Rathcoole derives its name from a rath, or fort, reputedly built in the area by the father of Fionn Mac Cumhail, the Ossianic hero. In 1337 King Edward allocated Rathcoole to Metropolitan See of Dublin. It subsequently became one of the smaller manors belonging to the Archbishop of Dublin. Elrington Ball in his History of Dublin states that, with the exception of a water mill, no buildings of any significance existed in the area at that time.
As Rathcoole’s importance grew, a Portreeve (an official possessing administrative authority over a town) was appointed to the area. James Eustace, Viscount Baltinglass’s rebellion in 1580 saw Rathcoole destroyed by fire. This was not the last time the village would be a victim of insurrection. Again in 1596 and 1641 Rathcoole would rise. In 1641, Sir Arthur Loftus sent a party of Dragoons to the area as a consequence of a rebel attack. As a reprisal, the military set fire to an expanse of furze atop a hill overlooking Rathcoole, knowing that several hundred villagers, women and children included, had taken refuge there. The massacre was one of many carried out in Dublin County during that time; those who managed to survive the burnings invariably succumbed to famine afterwards. Our walk will expand on the later happenings here in 1798 and during Emmet’s rebellion of 1803.

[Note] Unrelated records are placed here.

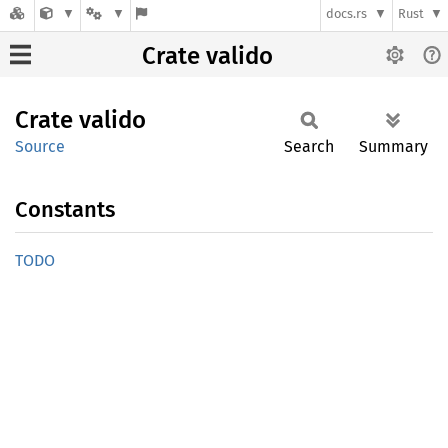
docs.rs
Rust
Crate valido
Crate
valido
Source
Search
Summary
Constants
TODO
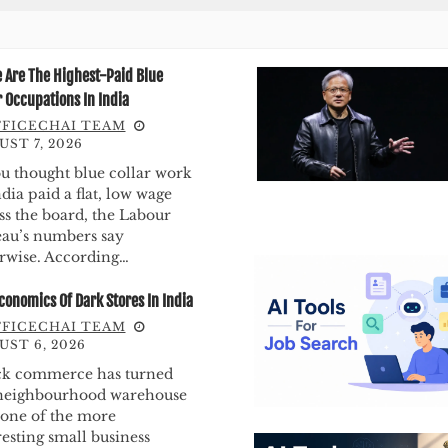
 Are The Highest-Paid Blue
r Occupations In India
FICECHAI TEAM
ST 7, 2026
ou thought blue collar work
ndia paid a flat, low wage
ss the board, the Labour
au’s numbers say
rwise. According…
conomics Of Dark Stores In India
FICECHAI TEAM
UST 6, 2026
k commerce has turned
neighbourhood warehouse
 one of the more
resting small business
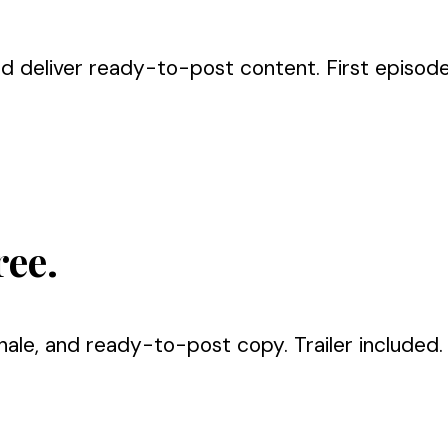
nd deliver ready-to-post content. First episode 
ree.
nale, and ready-to-post copy. Trailer included.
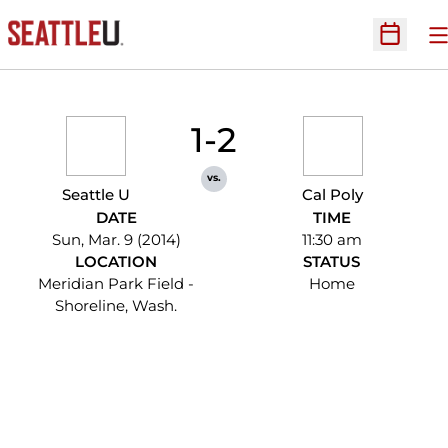
O
Open Sc
1-2
vs.
Seattle U
Cal Poly
DATE
TIME
Sun, Mar. 9 (2014)
11:30 am
LOCATION
STATUS
Meridian Park Field -
Home
Shoreline, Wash.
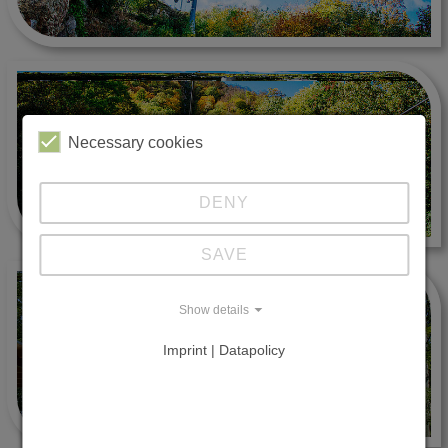
Necessary cookies
DENY
SAVE
Show details
Imprint | Datapolicy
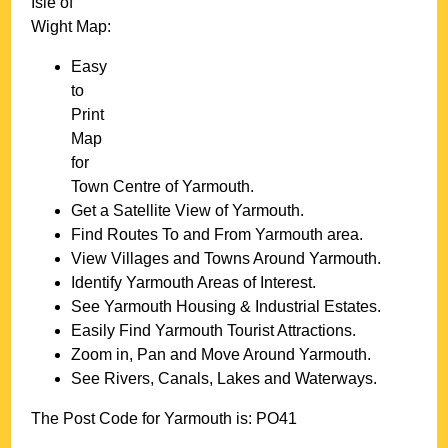
Isle of
Wight
Map:
Easy
to
Print
Map
for
Town
Centre of
Yarmouth
.
Get a Satellite View of
Yarmouth
.
Find Routes To and From
Yarmouth
area.
View Villages and Towns Around
Yarmouth
.
Identify
Yarmouth
Areas of Interest.
See
Yarmouth
Housing & Industrial Estates.
Easily Find
Yarmouth
Tourist Attractions.
Zoom in, Pan and Move Around
Yarmouth
.
See Rivers, Canals, Lakes and Waterways.
The Post Code for
Yarmouth
is:
PO41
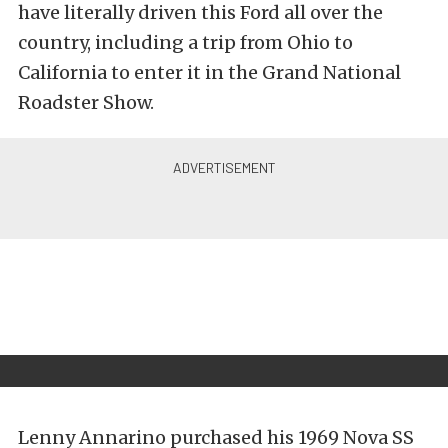
have literally driven this Ford all over the
country, including a trip from Ohio to
California to enter it in the Grand National
Roadster Show.
Lenny Annarino purchased his 1969 Nova SS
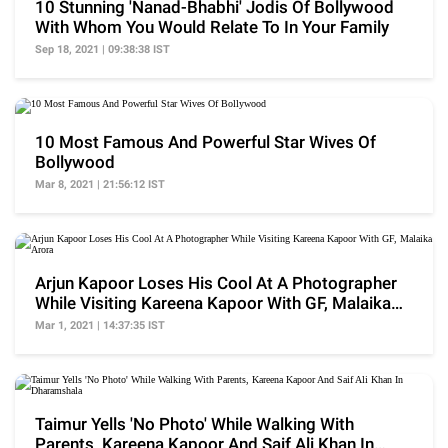
10 Stunning 'Nanad-Bhabhi' Jodis Of Bollywood
With Whom You Would Relate To In Your Family
Sep 18, 2021 | 09:38:38 IST
10 Most Famous And Powerful Star Wives Of
Bollywood
Mar 8, 2021 | 21:56:12 IST
Arjun Kapoor Loses His Cool At A Photographer
While Visiting Kareena Kapoor With GF, Malaika
Arora
Mar 1, 2021 | 14:37:35 IST
Taimur Yells 'No Photo' While Walking With
Parents, Kareena Kapoor And Saif Ali Khan In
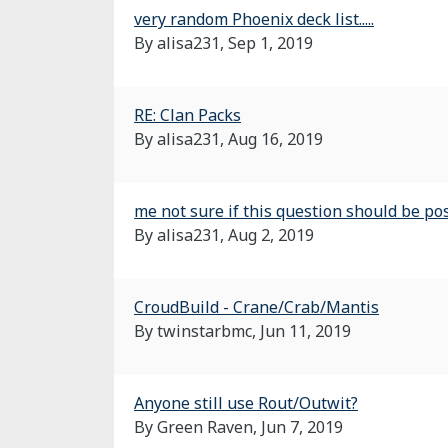
very random Phoenix deck list.....
By alisa231,
Sep 1, 2019
RE: Clan Packs
By alisa231,
Aug 16, 2019
me not sure if this question should be post
By alisa231,
Aug 2, 2019
CroudBuild - Crane/Crab/Mantis
By twinstarbmc,
Jun 11, 2019
Anyone still use Rout/Outwit?
By Green Raven,
Jun 7, 2019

1734 saw the establishment of Mercer’s School. Established by philanthropist Mrs. Mary Mercer, who founded the Dublin City hospital that bore her name, it opened on Michaelmas 1745 and catered initially for 20 Protestant girls; lessons included spinning, knitting, needlework, cow milking, butter and cheese making, bread baking and laundry. The school was relocated to Castleknock on the 24th of January 1826, and the building served as a vicarage afterwards.